### EXERCISE 1:
Give back every line of the records below word for word, leaving out the pictures.

In the summer of 1992, I participated in a new program at the budding Research Centre on the History and Culture of Jews in Poland at the Jagiellonian University in Kraków, on ul. Batorego (est. 1986, the first of its kind at a Polish university). Titled “Tracing the Jewish Heritage in Poland,” it gathered a cadre of established and emerging experts—among them site specialists Adam Bartosz, Eugeniusz Duda, Leszek Hońdo, Sławomir Kapralski, Monika Krajewska, and Andrzej Paluch—who presented the state of local scholarship, cultural production, and material heritage to a motley handful of foreign Jews, including two Holocaust survivors, a filmmaker, a Judaica librarian from UCLA, and a few students like myself, along with two or three local Polish “philosemites,” an emerging category of non-Jewish individuals ethically or emotionally motivated to engage with their country’s forgotten Jewish past.

### EXERCISE 2:
In the passage on the 1992 Kraków program, in what year was the research center at the Jagiellonian University established?

### DATA ENTRIES:
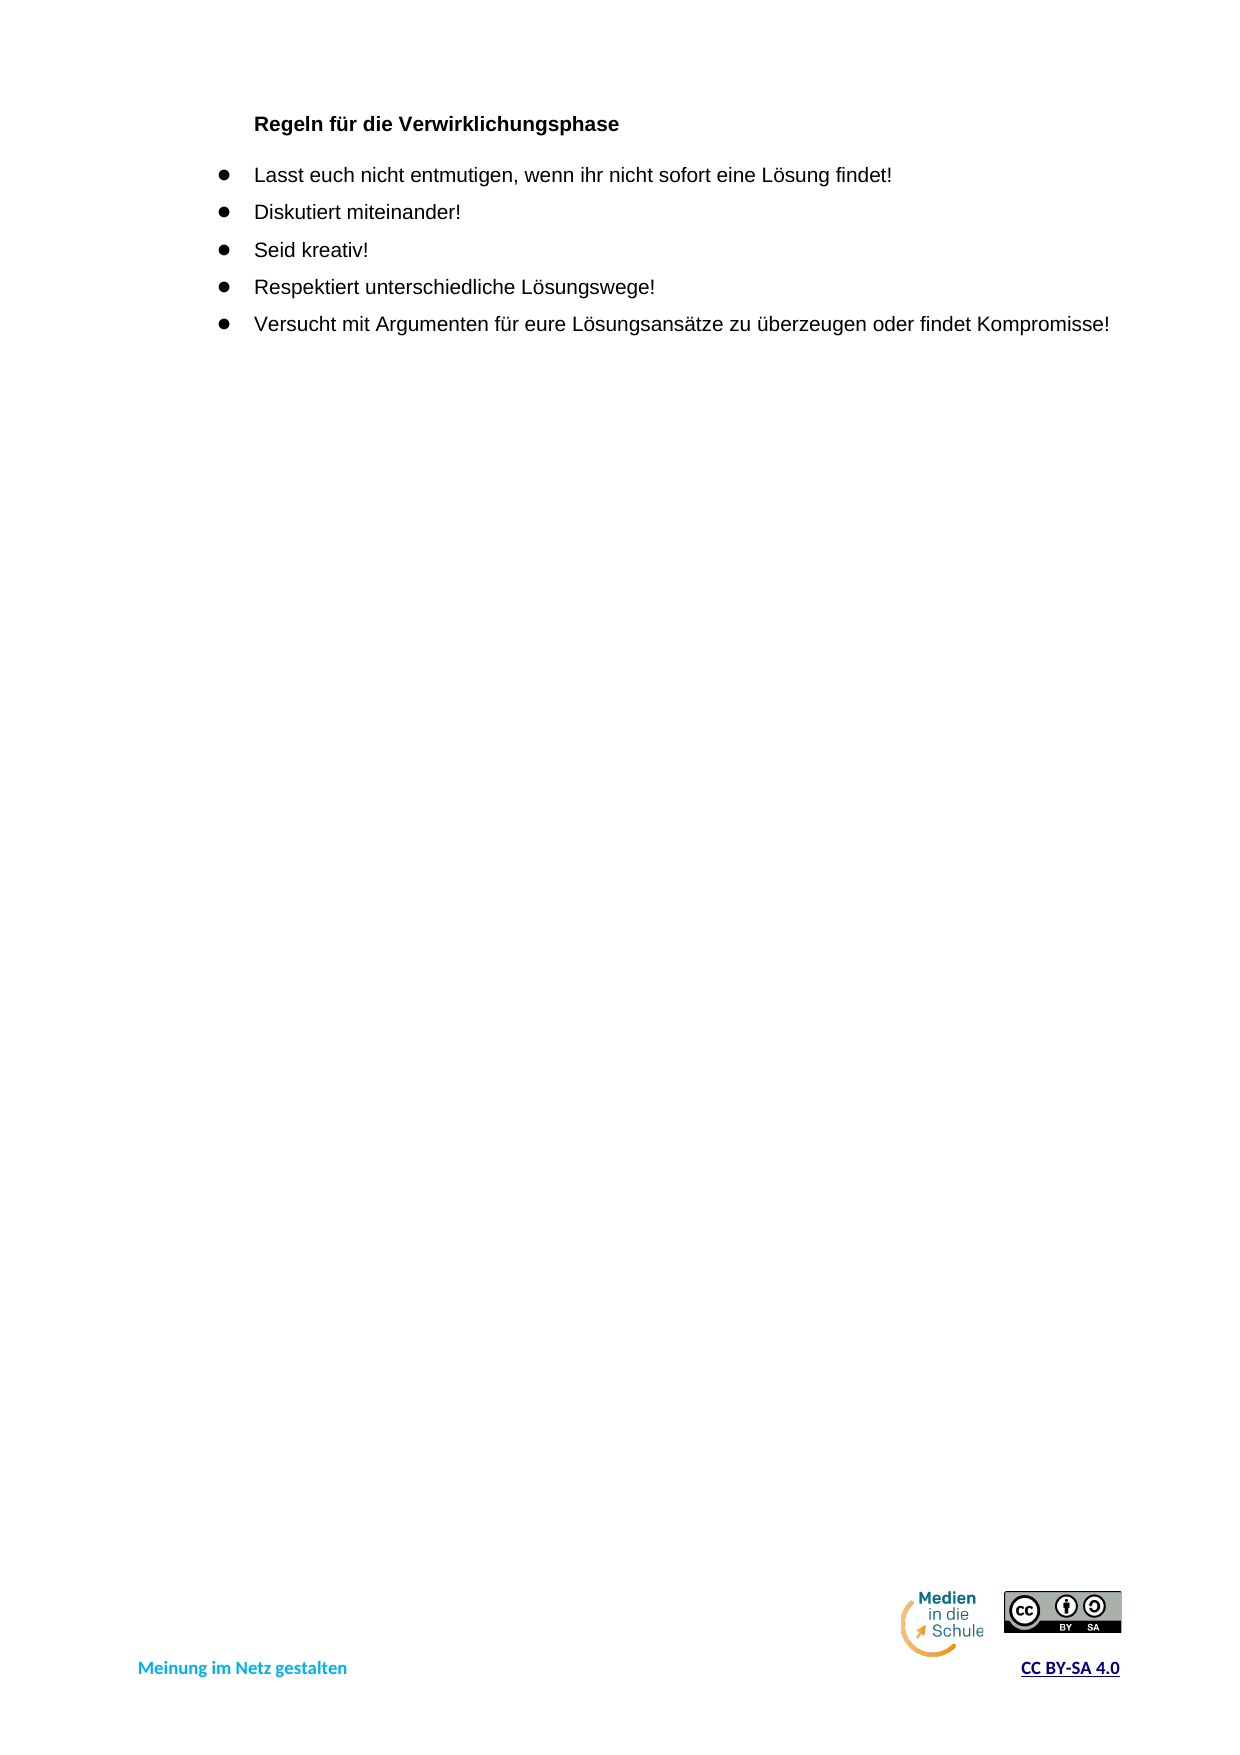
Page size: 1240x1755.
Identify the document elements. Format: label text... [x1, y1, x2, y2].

list Diskutiert miteinander! [216, 196, 1121, 225]
list Respektiert unterschiedliche Lösungswege! [216, 271, 1121, 299]
list Lasst euch nicht entmutigen, wenn ihr nicht sofort eine Lösung findet! [216, 159, 1121, 188]
text Regeln für die Verwirklichungsphase [254, 112, 1121, 136]
list Seid kreativ! [216, 233, 1121, 262]
list Versucht mit Argumenten für eure Lösungsansätze zu überzeugen oder findet Kompromisse! [216, 308, 1121, 337]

### EXERCISE ANSWER 1:
Page size: 1240x1755.
Identify the document elements. Format: label text... [x1, y1, x2, y2].

list Diskutiert miteinander! [216, 196, 1121, 225]
list Respektiert unterschiedliche Lösungswege! [216, 271, 1121, 299]
list Lasst euch nicht entmutigen, wenn ihr nicht sofort eine Lösung findet! [216, 159, 1121, 188]
text Regeln für die Verwirklichungsphase [254, 112, 1121, 136]
list Seid kreativ! [216, 233, 1121, 262]
list Versucht mit Argumenten für eure Lösungsansätze zu überzeugen oder findet Kompromisse! [216, 308, 1121, 337]

### EXERCISE ANSWER 2:
1986